Desnos, A Poet in the Resistance

Robert Desnos met Picasso during the Dada and Surrealist periods, most likely in November 1925, when the Peinture Surréaliste group show was held at Galerie Pierre. Desnos, the only participating poet, included his drawings. Robert Desnos experimented with the many aspects of Surrealist modes of expression. According to Michel Leiris, "Robert Desnos was capable of speaking Surrealist, applying to spoken language the same submission to an almost automatic system which other followers enjoyed applying to their written discourse." With an inquisitive mind and a love for modern means of communication, which he eagerly adopted in order to develop his talent for improvisation, Desnos was a pioneer in the use of radio, exploring its multiple possibilities after his dramatic break with André Breton in the late 1920s.

 

Robert Desnos' interest in Spain and his opposition to Franco brought the two artists closer. "Oh what is happening in Spain/Why is it that I'm here and tired/What the hell am I doing here?" he wrote in one of his notebooks.[1] However, it was during the Occupation that their relationship became a steady friendship. Desnos and his wife Youki frequented the group of artists who met at Le Catalan, the restaurant on Rue des Grands-Augustins opposite Picasso's studio, and at Les Deux-Magots, in Saint-Germain-des-Prés.

 

Demobilized in 1940 and firmly determined to fight against Nazism, Desnos joined the editorial staff of Aujourd'hui, the newspaper recently founded and directed by his friend Henri Jeanson. After Jeanson was dismissed, Desnos decided to stay on and became the music critic for the daily, which had fallen under the control of the occupying forces. In 1942, he reinforced his commitment to the Resistance and became Agent P2 in the Agir network, publishing his poems clandestinely under several pseudonyms (Lucien Gallois, Valentin Gallois, Pierre Andier, and Cancale).[2] At times he was barely able to conceal his opinions, going so far as to publicly slap a journalist from Je suis partout in the face.

 

At the end of 1943, Picasso produced an etching to illustrate the poet's collection Contrée, which was published in 1944 by Robert J. Godet, who had already published État de veille in 1943. Desnos also published with Éditions de Minuit, founded by Pierre de Lescure and Yvonne Desvignes, whose production Ernest Aulard printed clandestinely. Desnos and Picasso lived in the same neighborhood and saw each other often; Desnos began to write about the artist, whom he admired and described in terms of "the marvelous world that he never ceases to shape with his hands" in which "he moves with ease" with "a need for freedom that could not be mistaken."[3] Picasso, who knew about his friend's political views but was unaware of the extent of his involvement in the Resistance, urged him to leave the staff of Aujourd’hui, an openly collaborationist newspaper.

 

On February 19, 1944, Desnos went to visit Picasso at his studio for the last time; he was arrested by the Gestapo three days later. The painter was deeply affected by the news of his arrest. From the Compiègne train station, Robert Desnos was deported to Auschwitz and from there to Buchenwald, Flossenburg, and Floha. He was on the convoys of deportees, forced to walk for miles on end until they collapsed in exhaustion and, in many cases, died, while the SS fled the advance of the Russian troops and the Allied bombing raids. He arrived at Terezin, near Prague, on March 7, 1945. Severely weakened, he died on June 8, 1945, only a few days after the camp was liberated.

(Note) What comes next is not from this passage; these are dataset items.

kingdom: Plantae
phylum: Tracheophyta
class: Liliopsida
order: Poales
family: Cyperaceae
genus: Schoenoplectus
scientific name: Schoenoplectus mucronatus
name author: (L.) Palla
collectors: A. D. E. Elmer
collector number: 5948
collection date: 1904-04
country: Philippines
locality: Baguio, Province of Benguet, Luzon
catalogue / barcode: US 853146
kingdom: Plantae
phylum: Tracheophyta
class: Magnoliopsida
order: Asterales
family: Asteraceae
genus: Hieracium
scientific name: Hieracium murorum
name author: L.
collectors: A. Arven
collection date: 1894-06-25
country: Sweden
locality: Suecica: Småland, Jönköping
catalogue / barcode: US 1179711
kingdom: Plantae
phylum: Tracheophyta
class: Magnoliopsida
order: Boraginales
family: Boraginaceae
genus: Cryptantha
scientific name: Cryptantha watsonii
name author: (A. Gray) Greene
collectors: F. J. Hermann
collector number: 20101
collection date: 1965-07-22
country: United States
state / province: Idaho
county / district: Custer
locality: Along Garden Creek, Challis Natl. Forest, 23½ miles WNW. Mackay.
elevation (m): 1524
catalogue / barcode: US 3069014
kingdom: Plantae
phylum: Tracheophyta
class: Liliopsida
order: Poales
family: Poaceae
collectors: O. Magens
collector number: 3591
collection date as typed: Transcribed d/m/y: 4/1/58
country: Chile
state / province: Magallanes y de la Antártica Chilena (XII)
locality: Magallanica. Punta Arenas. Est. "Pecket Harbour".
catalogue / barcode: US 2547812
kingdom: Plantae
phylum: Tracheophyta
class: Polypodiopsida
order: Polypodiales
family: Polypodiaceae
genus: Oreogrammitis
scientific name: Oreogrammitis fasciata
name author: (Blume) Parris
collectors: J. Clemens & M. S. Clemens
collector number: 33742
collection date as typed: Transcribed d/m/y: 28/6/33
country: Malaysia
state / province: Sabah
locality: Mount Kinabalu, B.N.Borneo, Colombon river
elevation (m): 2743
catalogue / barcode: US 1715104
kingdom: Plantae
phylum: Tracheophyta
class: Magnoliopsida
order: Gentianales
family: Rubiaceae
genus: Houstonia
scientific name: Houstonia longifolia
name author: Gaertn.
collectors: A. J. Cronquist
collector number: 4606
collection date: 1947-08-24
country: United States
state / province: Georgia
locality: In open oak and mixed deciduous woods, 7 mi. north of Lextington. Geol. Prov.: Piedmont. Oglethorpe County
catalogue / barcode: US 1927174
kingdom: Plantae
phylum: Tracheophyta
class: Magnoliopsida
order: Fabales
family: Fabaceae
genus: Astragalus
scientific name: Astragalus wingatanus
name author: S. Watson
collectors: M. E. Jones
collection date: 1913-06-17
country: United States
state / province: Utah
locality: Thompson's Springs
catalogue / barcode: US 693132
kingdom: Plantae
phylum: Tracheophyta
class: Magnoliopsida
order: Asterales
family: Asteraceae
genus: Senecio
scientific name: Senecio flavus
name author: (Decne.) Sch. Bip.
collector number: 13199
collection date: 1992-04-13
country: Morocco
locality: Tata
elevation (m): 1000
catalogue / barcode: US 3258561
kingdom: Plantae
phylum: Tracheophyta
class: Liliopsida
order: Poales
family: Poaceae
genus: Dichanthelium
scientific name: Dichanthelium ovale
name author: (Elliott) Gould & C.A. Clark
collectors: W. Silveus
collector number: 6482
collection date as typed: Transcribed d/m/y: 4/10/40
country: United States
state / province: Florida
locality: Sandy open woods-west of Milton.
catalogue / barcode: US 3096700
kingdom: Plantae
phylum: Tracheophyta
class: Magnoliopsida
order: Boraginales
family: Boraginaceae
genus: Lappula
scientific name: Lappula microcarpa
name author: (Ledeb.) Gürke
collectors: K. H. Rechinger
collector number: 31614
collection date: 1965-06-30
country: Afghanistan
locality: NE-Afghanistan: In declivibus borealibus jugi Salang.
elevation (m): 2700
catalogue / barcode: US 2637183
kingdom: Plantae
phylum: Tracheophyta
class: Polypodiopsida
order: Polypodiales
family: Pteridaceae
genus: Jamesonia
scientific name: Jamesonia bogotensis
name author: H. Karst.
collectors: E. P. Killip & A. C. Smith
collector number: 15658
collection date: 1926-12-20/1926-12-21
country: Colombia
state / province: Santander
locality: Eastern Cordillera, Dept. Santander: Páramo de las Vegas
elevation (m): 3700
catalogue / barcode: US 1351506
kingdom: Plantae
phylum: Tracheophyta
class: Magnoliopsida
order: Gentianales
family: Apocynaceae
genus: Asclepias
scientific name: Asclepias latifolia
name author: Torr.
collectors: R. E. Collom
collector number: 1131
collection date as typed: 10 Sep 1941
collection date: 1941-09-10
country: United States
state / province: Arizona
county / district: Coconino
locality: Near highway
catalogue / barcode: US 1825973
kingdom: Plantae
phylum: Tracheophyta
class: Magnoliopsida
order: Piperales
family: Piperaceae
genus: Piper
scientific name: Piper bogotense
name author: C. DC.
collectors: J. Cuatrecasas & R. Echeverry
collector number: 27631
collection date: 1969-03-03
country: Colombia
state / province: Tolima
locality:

[1] Les Sources de la nuit, notebook no. 4, July 24, 1936.

[2] Pierre Seghers, La Résistance et ses poètes, Éditions Seghers, reprinted in 2022, pp. 212-213.

[3] Robert Desnos, quotes from the introduction to Seize Peintures (1939-1943), quoted by Peter Read in Cahier Pablo Picasso, Éditions L’Herne, 2014, p. 288.

Illustration for the book Contrée by Robert Desnos, published in 1944. Robert-J. Bucket publisher, 1944. Paris, musée national Picasso-Paris.